Flagship 1: Model-based diagnostics & therapeutics in pulmonary medicine

Leaders:
Professor Geoff Chase, University of Canterbury
Professor Merryn Tawhai, University of Auckland

The challenge

Mechanical ventilation (MV) is a primary therapy for intensive care unit (ICU) patients who have respiratory failure. MV provides external pressure/volume support to assist with breathing when the patient is at risk of airway or tissue closure or collapse, or when the drive to breath is compromised. Up to ~60% of all ICU patients require MV, and this patient group stays 50-100% longer in the ICU: MV almost doubles the cost of an ICU stay. When MV-associated damage to the lung occurs, this further increases the ICU stay, complicates patient management (leading to increased cost), and has long term consequences for patient quality of life.

A computer rendering of a model of the human upper airway.
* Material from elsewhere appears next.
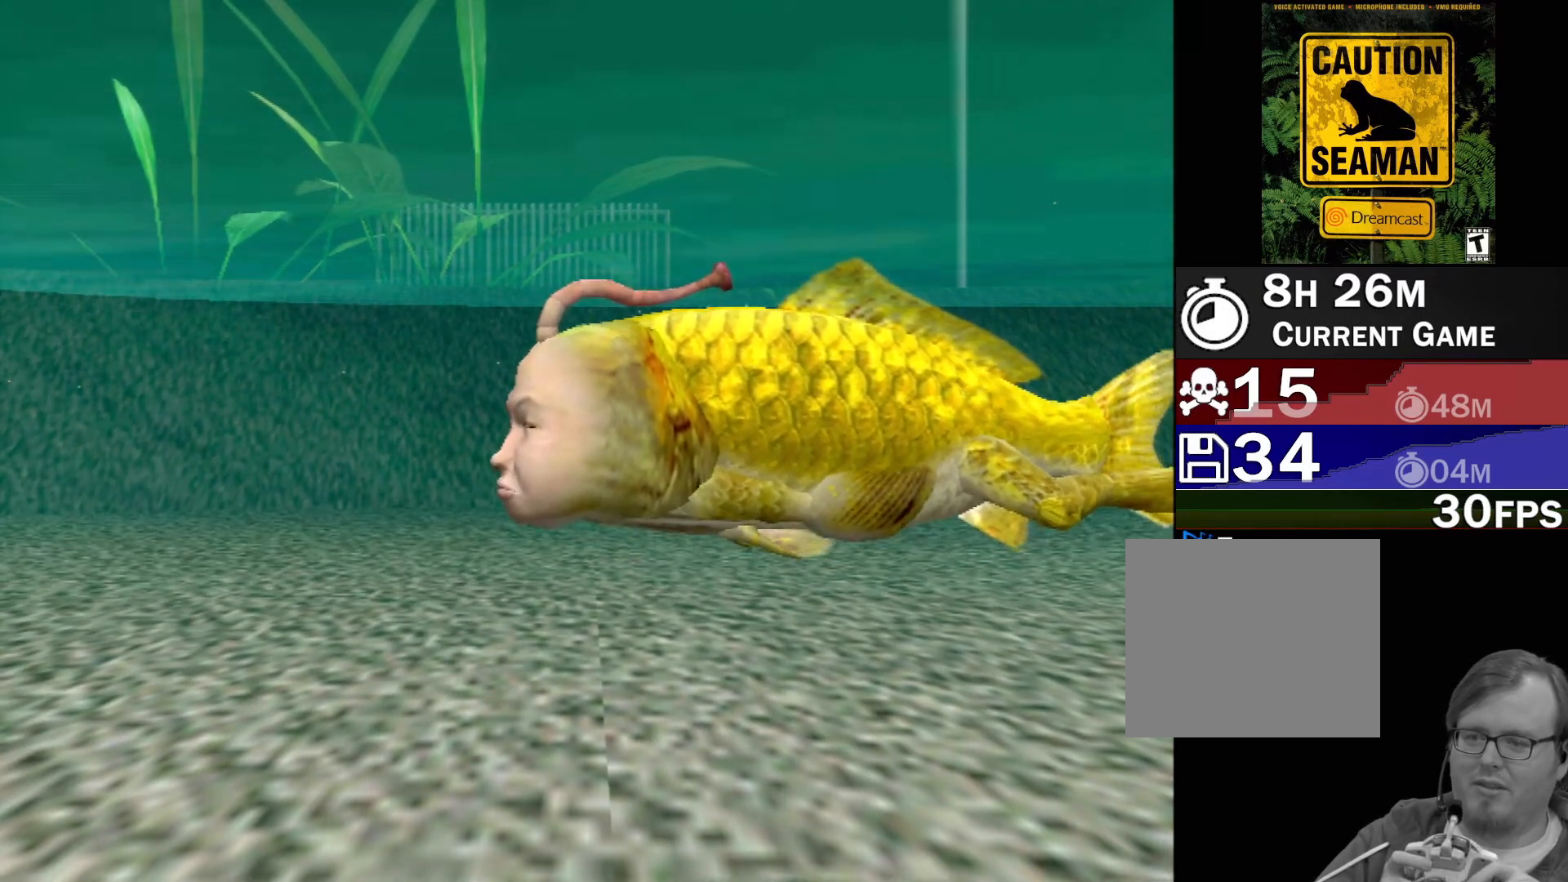
{"buttons": [], "left_stick": "center", "events": []}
Patient-specific characteristics and distribution of injury and/or underlying disease means that MV patient response to therapy is highly variable, and thus a “one size fits all” protocol to standardise care is not appropriate. Clinicans are presented with an overwhelming amount of patient data that is difficult to interpret, letalone to use for predicting how patients will respond to treatment. Current clinical practice therefore relies heavily on subjective assessment of the patient (“clinician experience”), and less on objective assessment of patient data. So, while therapy is specific to each patient, the care itself is not ‘patient-specific’ and often doesn’t take account of the specific, transient needs of the patient, nor their respiratory status as it evolves in response to the injury and in response to treatment. The main limitation is that it is not currently possible to titrate care to desired clinical endpoints. What is needed is the ability to quantify and monitor the patient-specific state of the lung with regard to MV care, and the ability to do so at every breath so clinicians can be alerted to changes in patient response as soon as they occur.

Our approach

Our Flagship is developing and validating new technologies that are aimed at minimising lung damage in MV, identifying patients who are at risk of developing lung injury, and titrating ventilation protocols to individual patients to optimise their outcome. The goal is to provide clinicians with the tools and information that they need to improve patient care and reduce cost.
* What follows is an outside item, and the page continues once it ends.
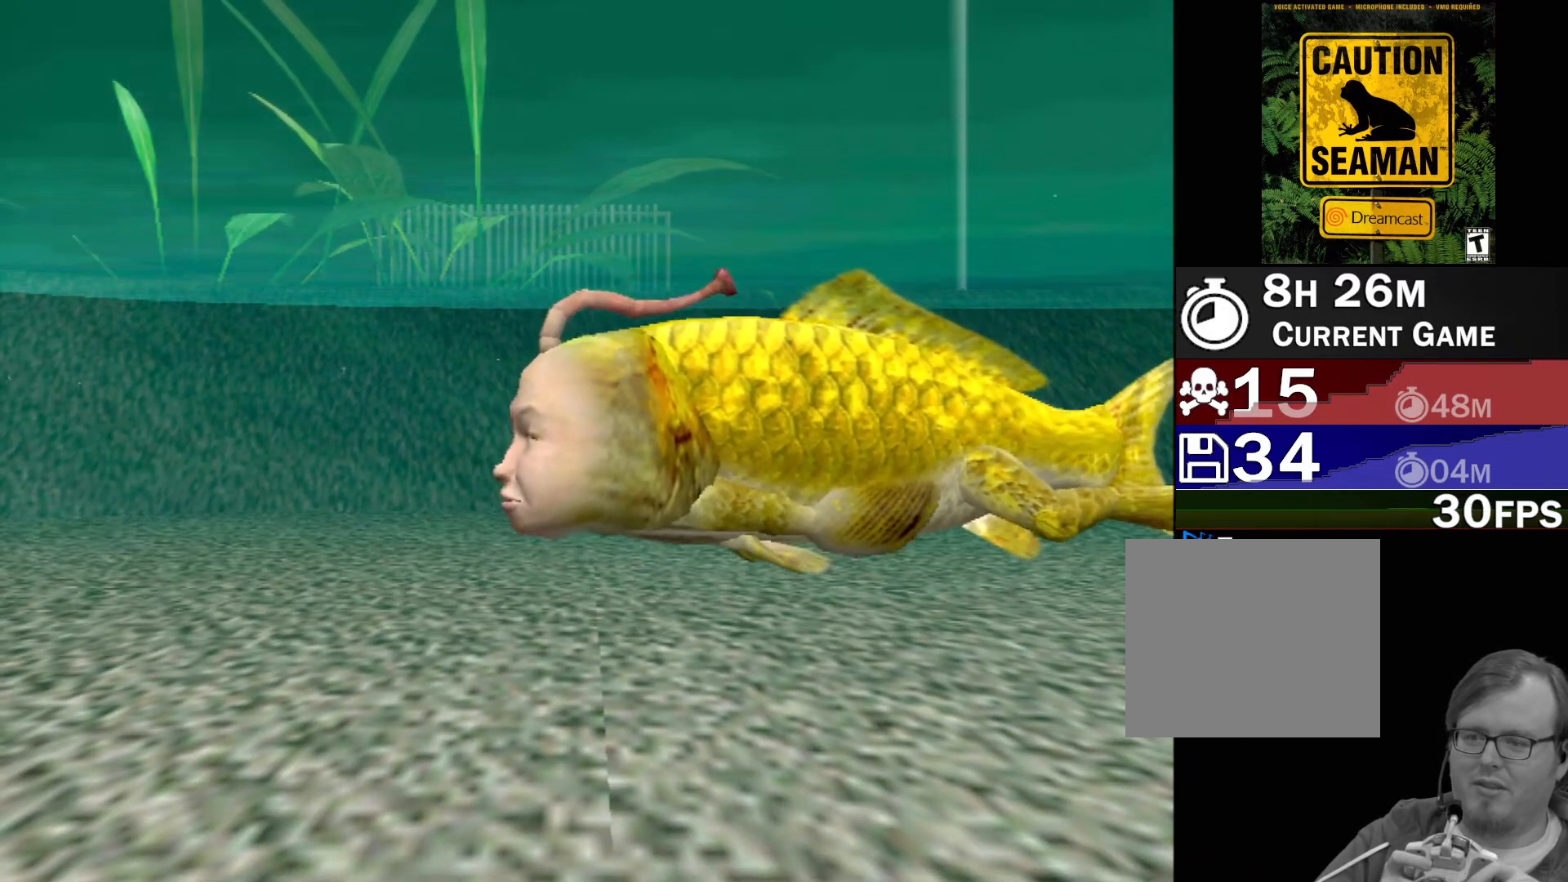
{"buttons": [], "left_stick": "center", "events": []}
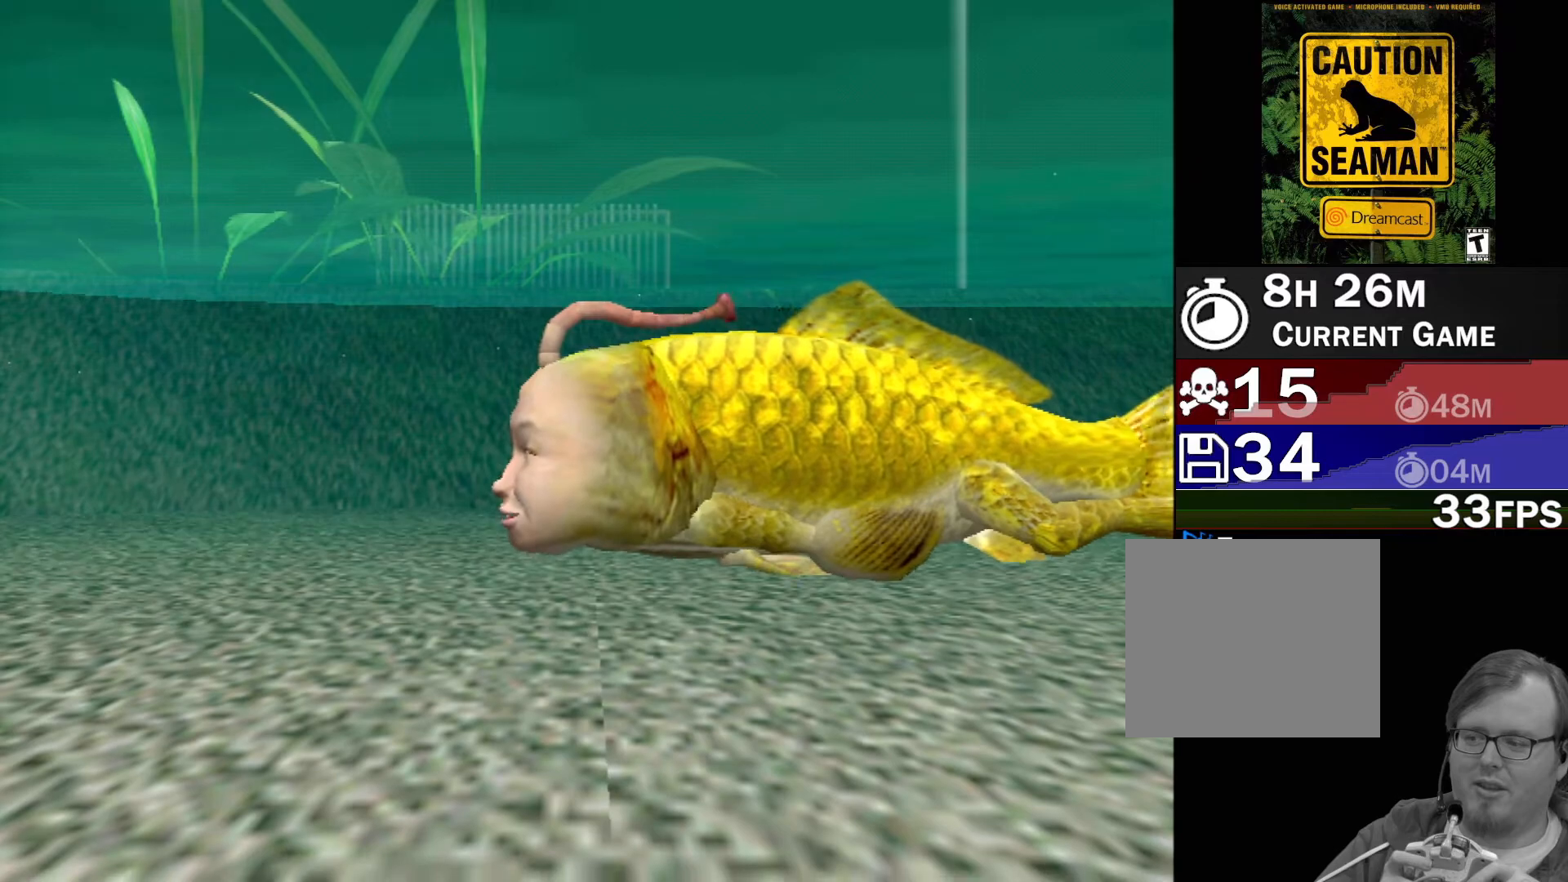
{"buttons": [], "left_stick": "center", "events": []}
The Flagship brings together — for the first time — previous work from the Universities of Auckland and Canterbury in modelling patient-specific lung tissue mechanics and gas exchange into a single software platform, and in the context of MV. We are developing a novel comprehensive and easy-to-use software package that will integrate seamlessly with existing sensors in the ICU, to provide summary metrics to assist with clinical decision-making. CURE Soft (see Figure 1) is a new model-based software tool (developed at the University of Canterbury) that is currently part of a large randomised clinical trial to optimize MV care in the Christchurch Hospital ICU. CURE Soft has been developed to monitor patient-specific respiratory mechanics at every breath, and the patient’s evolution of respiratory mechanics in response to care and their particular disease state, in real-time. CURE Soft currently uses a simple model of lung mechanics that works well for fitting and tracking total lung elastance and resistance, but not for predicting patient-specific response to different treatment strategies or for optimising arterial blood gases as a clinical endpoint. Our Flagship is integrating advanced biophysically-based computational models of patient-specific lung function (Figure 2, developed at the University of Auckland) into the CURE Soft framework. Our new approach will provide novel integrated model-based biomarkers of respiratory system function, for classifying current patient status and for predicting patient response to a range of ventilation strategies.

See caption.

Figure 1 CURE Soft (left hand side) with a ventilator in Christchurch Hospital, and the lung model used to guide MV, where the goal is maximum lung volume for minimum pressure to minimise patient-specific, model-based lung elastance. And a case example of CURE Soft (right hand side), monitoring lung mechanics and gas exchange.

A diagram of a model between parenchymal mechanics (PM), ventilation and perfusion. PM relates to ventilation through transmural pressure and volume changes, and ventilation relates to PM through alveolar pressure and airway collapse. Ventilation is related bidirectionally to perfusion through local control mechanisms. Perfusion is related to PM through blood pressure, and PM is related to perfusion through transmural pressure.

Figure 2: Biophysical models of lung function, including ventilation, perfusion, gas exchange, and regional lung mechanics.